Start of Block
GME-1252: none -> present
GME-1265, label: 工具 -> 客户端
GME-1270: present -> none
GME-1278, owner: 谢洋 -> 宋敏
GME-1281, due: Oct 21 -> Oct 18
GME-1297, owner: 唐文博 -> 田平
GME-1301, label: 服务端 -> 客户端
End of Block
Start of Block
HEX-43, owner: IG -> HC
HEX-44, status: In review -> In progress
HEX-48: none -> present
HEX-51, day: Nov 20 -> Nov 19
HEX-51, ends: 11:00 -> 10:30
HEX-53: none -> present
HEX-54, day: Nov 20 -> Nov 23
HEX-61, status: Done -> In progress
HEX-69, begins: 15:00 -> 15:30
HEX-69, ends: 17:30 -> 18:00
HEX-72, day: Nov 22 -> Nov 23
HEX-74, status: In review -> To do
End of Block
- **EXERCISE OBJECTIVE**
Copy whichever lines in the listing above contain the word "owner".

- **EXPECTED ANSWER**
GME-1278, owner: 谢洋 -> 宋敏
GME-1297, owner: 唐文博 -> 田平
HEX-43, owner: IG -> HC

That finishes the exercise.